如何抓取查询结果中的列表信息
本帖最后由 chenxi0516 于 2012-11-28 11:05:38 编辑 如何抓取 http://search.anccnet.com/searchResult.aspx?keyword=%u9171%u6cb9 类似这个商品列表信息,存在到数据库中。
给个思路,有参考程序的最好了,谢谢。。。没写过类似这样的程序,无从下手。。
在线等。。。。
[最优解释]
DataTable dt = new DataTable();
dt.Columns.Add("商品条码", typeof(string));
dt.Columns.Add("名称", typeof(string));
dt.Columns.Add("规格", typeof(string));
dt.Columns.Add("描述", typeof(string));
dt.Columns.Add("商标", typeof(string));
dt.Columns.Add("发布厂家", typeof(string));
Encoding encoding = Encoding.GetEncoding("gb2312");
string keyword = HttpUtility.UrlEncode("麻油", encoding);
string url = @"http://search.anccnet.com/searchResult.aspx?keyword=" + keyword;
HtmlWeb htmlWeb = new HtmlWeb();
htmlWeb.OverrideEncoding = encoding;
htmlWeb.PreRequest = x =>
{
byte[] bytes = encoding.GetBytes("/wEPDwUKMTA5MTc1OTY3Mg9kFgICAQ9kFgYCAw8PFgIeBFRleHQFYjxmb250IGNvbG9yPSdibGFjayc+57O757uf5Lit56ym5ZCI5p2h5Lu2PC9mb250PiDphbHmsrk8Zm9udCBjb2xvcj0nYmxhY2snPiDnmoTllYblk4HmnInvvJo8L2ZvbnQ+ZGQCBw8PFgQeC1JlY29yZGNvdW50AowRHg5DdXN0b21JbmZvVGV4dAWTAeaAu+iusOW9leaVsO+8mjxmb250IGNvbG9yPSJibHVlIj48Yj4yMTg4PC9iPjwvZm9udD4g5oC76aG15pWw77yaPGZvbnQgY29sb3I9ImJsdWUiPjxiPjE0NjwvYj48L2ZvbnQ+IOW9k+WJjemhte+8mjxmb250IGNvbG9yPSJyZWQiPjxiPjE8L2I+PC9mb250PmRkAgkPFgIeB1Zpc2libGVoZGRegsQ/9sftuonRL+jiHPQitwQcKg==");
x.ContentLength = bytes.Length;
x.ContentType = "application/x-www-form-urlencoded";
using (Stream stream = x.GetRequestStream())

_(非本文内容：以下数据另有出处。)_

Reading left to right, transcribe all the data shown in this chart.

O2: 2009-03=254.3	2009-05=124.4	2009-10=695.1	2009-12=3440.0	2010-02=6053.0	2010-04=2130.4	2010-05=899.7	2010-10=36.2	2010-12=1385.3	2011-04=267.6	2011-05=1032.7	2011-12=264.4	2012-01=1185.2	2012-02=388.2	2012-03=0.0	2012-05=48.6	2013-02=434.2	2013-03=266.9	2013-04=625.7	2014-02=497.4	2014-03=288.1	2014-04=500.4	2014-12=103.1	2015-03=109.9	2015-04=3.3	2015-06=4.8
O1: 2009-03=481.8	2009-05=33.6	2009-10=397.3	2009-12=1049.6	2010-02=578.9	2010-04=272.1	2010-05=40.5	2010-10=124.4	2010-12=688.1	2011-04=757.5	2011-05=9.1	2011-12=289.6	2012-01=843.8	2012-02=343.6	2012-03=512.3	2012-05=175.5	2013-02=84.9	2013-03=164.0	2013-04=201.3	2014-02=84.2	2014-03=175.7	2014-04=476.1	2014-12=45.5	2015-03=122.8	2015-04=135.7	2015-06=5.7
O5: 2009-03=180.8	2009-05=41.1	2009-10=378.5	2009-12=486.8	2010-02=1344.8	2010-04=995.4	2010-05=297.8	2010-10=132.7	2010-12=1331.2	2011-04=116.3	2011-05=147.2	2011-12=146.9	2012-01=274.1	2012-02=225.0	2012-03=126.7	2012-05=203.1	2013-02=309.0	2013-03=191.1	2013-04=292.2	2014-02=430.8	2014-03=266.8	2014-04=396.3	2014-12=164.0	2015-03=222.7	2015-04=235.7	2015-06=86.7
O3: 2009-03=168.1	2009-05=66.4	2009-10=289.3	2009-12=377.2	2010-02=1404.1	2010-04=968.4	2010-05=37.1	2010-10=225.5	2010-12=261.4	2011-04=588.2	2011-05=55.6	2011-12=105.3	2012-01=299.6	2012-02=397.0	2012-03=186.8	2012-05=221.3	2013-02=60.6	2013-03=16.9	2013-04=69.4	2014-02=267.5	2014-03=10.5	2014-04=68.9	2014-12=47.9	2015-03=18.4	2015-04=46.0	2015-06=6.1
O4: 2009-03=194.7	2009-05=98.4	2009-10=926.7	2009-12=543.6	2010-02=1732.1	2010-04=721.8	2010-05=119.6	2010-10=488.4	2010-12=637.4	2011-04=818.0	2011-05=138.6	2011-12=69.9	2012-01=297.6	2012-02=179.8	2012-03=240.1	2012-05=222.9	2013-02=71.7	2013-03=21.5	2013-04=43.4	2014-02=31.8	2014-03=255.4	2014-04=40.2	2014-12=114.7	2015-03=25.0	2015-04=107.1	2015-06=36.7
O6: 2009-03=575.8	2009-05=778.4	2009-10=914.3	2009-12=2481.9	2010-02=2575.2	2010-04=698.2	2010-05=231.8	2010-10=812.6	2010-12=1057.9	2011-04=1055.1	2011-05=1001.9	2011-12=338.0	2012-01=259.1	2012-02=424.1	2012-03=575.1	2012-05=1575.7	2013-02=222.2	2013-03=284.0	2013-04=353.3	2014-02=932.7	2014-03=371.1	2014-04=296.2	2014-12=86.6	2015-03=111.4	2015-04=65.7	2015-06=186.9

stream.Write(bytes, 0, bytes.Length);
return true;
};
HtmlDocument htmlDoc = htmlWeb.Load(url, "POST");
int pageCount = int.Parse(htmlDoc.DocumentNode.SelectSingleNode("//table[@id='myPager']/tr[1]/td[1]/table/tr/td/font[2]").InnerText);
for (int pageIndex = 1; pageIndex <= pageCount; pageIndex++)
{
htmlWeb.PreRequest = x =>
{
byte[] bytes = encoding.GetBytes("__VIEWSTATE=%2FwEPDwUKMTA5MTc1OTY3Mg9kFgICAQ9kFgYCAw8PFgIeBFRleHQFYjxmb250IGNvbG9yPSdibGFjayc%2B57O757uf5Lit56ym5ZCI5p2h5Lu2PC9mb250PiDphbHmsrk8Zm9udCBjb2xvcj0nYmxhY2snPiDnmoTllYblk4HmnInvvJo8L2ZvbnQ%2BZGQCBw8PFgYeEEN1cnJlbnRQYWdlSW5kZXgCAh4OQ3VzdG9tSW5mb1RleHQFkwHmgLvorrDlvZXmlbDvvJo8Zm9udCBjb2xvcj0iYmx1ZSI%2BPGI%2BMjE4ODwvYj48L2ZvbnQ%2BIOaAu%2BmhteaVsO%2B8mjxmb250IGNvbG9yPSJibHVlIj48Yj4xNDY8L2I%2BPC9mb250PiDlvZPliY3pobXvvJo8Zm9udCBjb2xvcj0icmVkIj48Yj4yPC9iPjwvZm9udD4eC1JlY29yZGNvdW50AowRZGQCCQ8WAh4HVmlzaWJsZWhkZLozrKPv3rWTss7F9rFI0qlAJrVU&__EVENTTARGET=myPager&__EVENTARGUMENT=" + pageIndex + "&keyword=");
x.ContentLength = bytes.Length;
x.ContentType = "application/x-www-form-urlencoded";
using (Stream stream = x.GetRequestStream())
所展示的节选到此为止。